Next month, Coloradans will cast their votes to choose who will represent us in the U.S. Senate. With the race still neck and neck, the stakes are just too high for any of us to sit this election out.
The tragedy in Ferguson and, closer to home, the abuse in our Denver jails has shown us how hard we must continue working to make sure that every single person, no matter the color of their skin or the size of the parents’ bank account, has an equal opportunity to succeed.
That’s why I’ve worked every day to stand up for working families and move Colorado forward. That means working to make college more affordable, improving access to job training programs, and fighting to make sure that no family that works hard and plays by the rules is forced to live in poverty.
That’s why I’ve fought to raise the minimum wage, something my opponent, Congressman Gardner, has stubbornly opposed.
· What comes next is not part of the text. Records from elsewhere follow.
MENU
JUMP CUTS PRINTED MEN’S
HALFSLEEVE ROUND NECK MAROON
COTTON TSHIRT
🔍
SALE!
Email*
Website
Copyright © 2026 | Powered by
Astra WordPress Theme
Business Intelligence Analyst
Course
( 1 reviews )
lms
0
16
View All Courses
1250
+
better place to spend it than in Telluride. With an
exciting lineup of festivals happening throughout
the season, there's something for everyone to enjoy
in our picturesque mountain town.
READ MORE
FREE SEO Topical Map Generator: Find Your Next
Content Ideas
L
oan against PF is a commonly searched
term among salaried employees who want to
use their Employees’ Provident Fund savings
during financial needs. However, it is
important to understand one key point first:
It’s why I fought to stop interest rates on federal student loans from doubling, and why I put forward a plan to allow students to refinance their current loans at lower interest rates, just like a homeowner can.
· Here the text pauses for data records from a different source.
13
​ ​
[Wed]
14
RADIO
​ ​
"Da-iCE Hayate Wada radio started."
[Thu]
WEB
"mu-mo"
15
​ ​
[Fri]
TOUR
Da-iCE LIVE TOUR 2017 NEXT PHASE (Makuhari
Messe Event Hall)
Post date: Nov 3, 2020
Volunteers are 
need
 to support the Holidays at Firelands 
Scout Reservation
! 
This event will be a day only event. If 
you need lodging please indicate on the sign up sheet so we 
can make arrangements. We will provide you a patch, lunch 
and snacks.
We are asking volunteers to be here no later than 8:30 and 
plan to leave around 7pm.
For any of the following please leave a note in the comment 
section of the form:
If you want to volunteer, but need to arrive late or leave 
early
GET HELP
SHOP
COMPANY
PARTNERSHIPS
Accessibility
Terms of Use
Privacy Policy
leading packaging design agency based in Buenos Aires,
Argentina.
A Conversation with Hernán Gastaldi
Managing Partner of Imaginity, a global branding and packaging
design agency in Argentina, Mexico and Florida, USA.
I’ve also fought to fully fund Pell Grants, which hundreds of thousands of Coloradans rely on to attain a college degree. My opponent, Congressman Gardner, on the other hand, voted to slash Pell Grant funding by $5.7 billion, threatening college opportunities for 149,000 low-income students in Colorado.
We also need to close the gaping skills gap that hinders too many unemployed workers from beginning new careers. Expanding job training and workforce development programs are essential to spurring economic growth, which is why I worked to pass the Workforce Innovation and Opportunity Act, which helps states and cities bolster job retraining programs.
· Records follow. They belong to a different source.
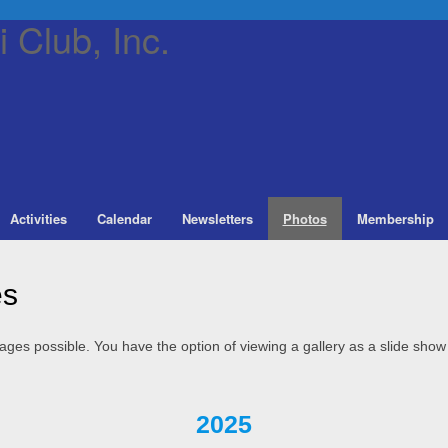
 Club, Inc.
Activities
Calendar
Newsletters
Photos
Membership
es
 pages possible. You have the option of viewing a gallery as a slide show
2025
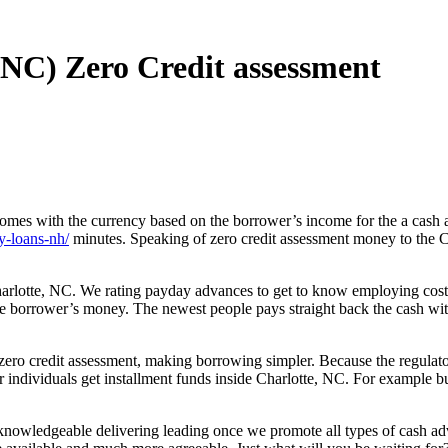
(NC) Zero Credit assessment
mes with the currency based on the borrower’s income for the a cash ad
y-loans-nh/
minutes. Speaking of zero credit assessment money to the 
arlotte, NC. We rating payday advances to get to know employing costs
the borrower’s money.
The newest people pays straight back the cash wi
ro credit assessment, making borrowing simpler. Because the regulator
r individuals get installment funds inside Charlotte, NC. For example b
nowledgeable delivering leading once we promote all types of cash adva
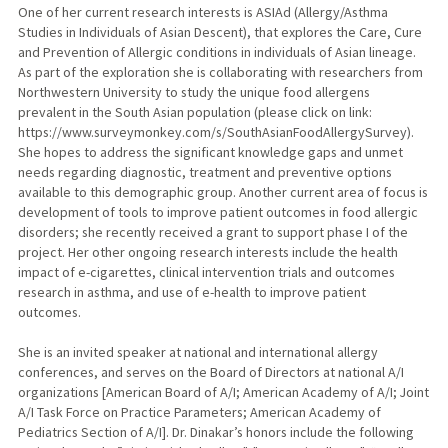
One of her current research interests is ASIAd (Allergy/Asthma
Studies in Individuals of Asian Descent), that explores the Care, Cure
and Prevention of Allergic conditions in individuals of Asian lineage.
As part of the exploration she is collaborating with researchers from
Northwestern University to study the unique food allergens
prevalent in the South Asian population (please click on link:
https://www.surveymonkey.com/s/SouthAsianFoodAllergySurvey).
She hopes to address the significant knowledge gaps and unmet
needs regarding diagnostic, treatment and preventive options
available to this demographic group. Another current area of focus is
development of tools to improve patient outcomes in food allergic
disorders; she recently received a grant to support phase I of the
project. Her other ongoing research interests include the health
impact of e-cigarettes, clinical intervention trials and outcomes
research in asthma, and use of e-health to improve patient
outcomes.
She is an invited speaker at national and international allergy
conferences, and serves on the Board of Directors at national A/I
organizations [American Board of A/I; American Academy of A/I; Joint
A/I Task Force on Practice Parameters; American Academy of
Pediatrics Section of A/I]. Dr. Dinakar’s honors include the following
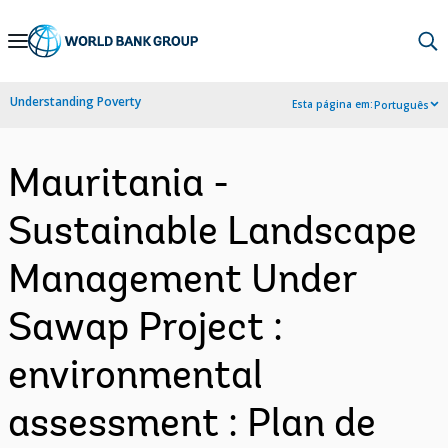
Skip
to
Main
Understanding Poverty
Esta página em:
Português
Navigation
Mauritania -
Sustainable Landscape
Management Under
Sawap Project :
environmental
assessment : Plan de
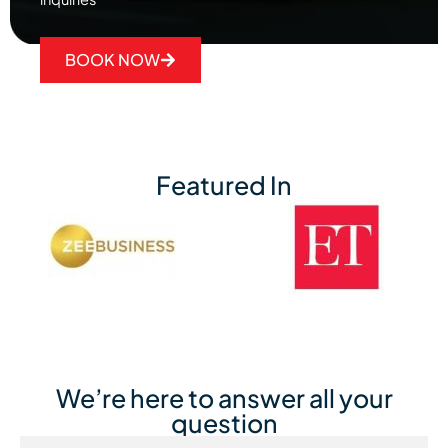
BOOK NOW
Featured In
We’re here to answer all your
question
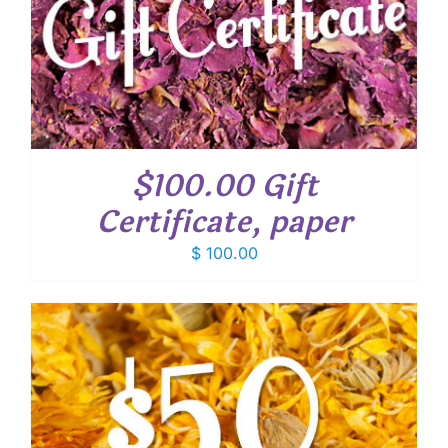
$100.00 Gift
Certificate, paper
$
100.00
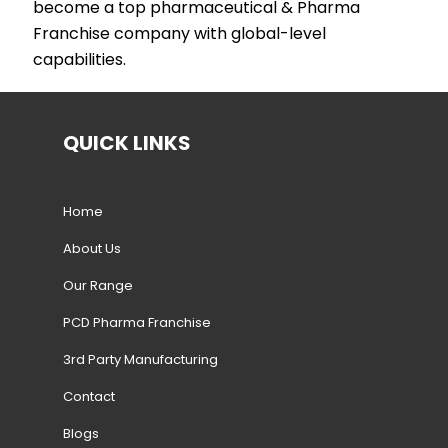
become a top pharmaceutical & Pharma
Franchise company with global-level
capabilities.
QUICK LINKS
Home
About Us
Our Range
PCD Pharma Franchise
3rd Party Manufacturing
Contact
Blogs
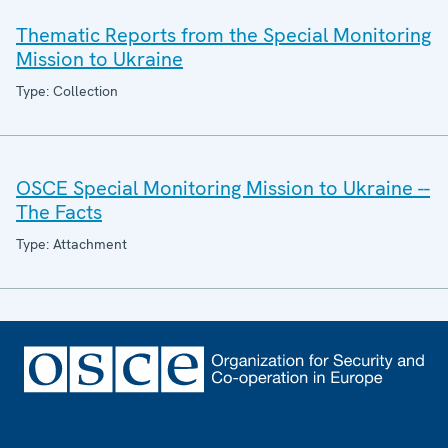
Thematic Reports from the Special Monitoring
Mission to Ukraine
Type: Collection
OSCE Special Monitoring Mission to Ukraine --
The Facts
Type: Attachment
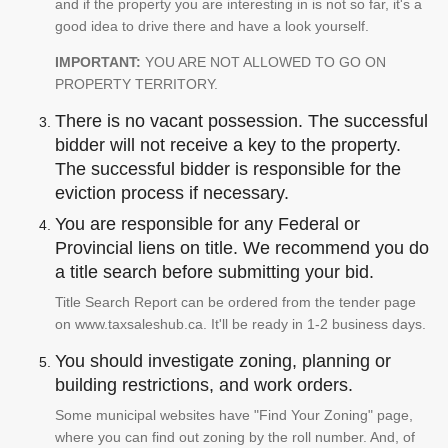
and if the property you are interesting in is not so far, it's a
good idea to drive there and have a look yourself.
IMPORTANT:
YOU ARE NOT ALLOWED TO GO ON
PROPERTY TERRITORY.
There is no vacant possession. The successful
bidder will not receive a key to the property.
The successful bidder is responsible for the
eviction process if necessary.
You are responsible for any Federal or
Provincial liens on title. We recommend you do
a title search before submitting your bid.
Title Search Report can be ordered from the tender page
on www.taxsaleshub.ca. It'll be ready in 1-2 business days.
You should investigate zoning, planning or
building restrictions, and work orders.
Some municipal websites have "Find Your Zoning" page,
where you can find out zoning by the roll number. And, of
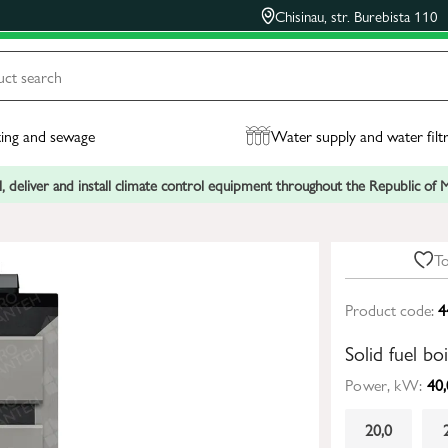
Chisinau, str. Burebista 110
ing and sewage
Water supply and water filt
, deliver and install climate control equipment throughout the Republic of
To
Product code:
4
Solid fuel b
Power, kW:
40,
20,0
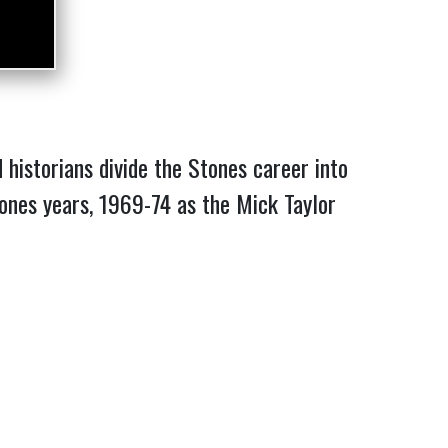
historians divide the Stones career into
 Jones years, 1969-74 as the Mick Taylor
I’ve also fought against partisan efforts to place undue burden on disabled Coloradans, and am proud to be a cosigner of the Convention on the Rights of Persons with Disabilities. I’ve also been a strong proponent of the Community Choice Act so that Coloradans with disabilities and older Americans can have equal access to community based attendant services.
Its issues like these that have helped me gain the support of the Greater Metro Denver Ministerial Alliance, which formally endorsed me earlier this month, and elected officials like former Denver Mayor Wellington Webb and former Denver City Council President Elbra Wedgeworth. I’ve relied on Wellington and Elbra’s friendship and counsel for more than a decade and am honored to stand with them as we fight for Colorado families.
Not only do we continue to seek solutions to the struggles that have gone on for far too long, but we are also fighting to preserve the progress we have already made. Back in 1948, my Grandfather Levi Udall wrote the majority opinion on the Arizona Supreme Court that gave Native Americans the right to vote.
Unfortunately, the right to vote recently suffered a significant setback as the Supreme Court issued a decision that gutted the Voting Rights Act. As recently as 2006, the Senate overwhelmingly reauthorized the Voting Rights Act and its commitment to equal rights by a vote of 980. That’s 100% agreement.
I will push Congress to renew the Voting Rights Act and affirm that our nation will never forget the hard-won victories of the Civil Rights Movement.
Every election is about choices, and this one will be no different. It’s about whether we choose to stand up for our community and our families, or whether we let Tea Party radicals take our state backwards. I hope you don’t sit this election out. Working together, we can continue moving Colorado forward.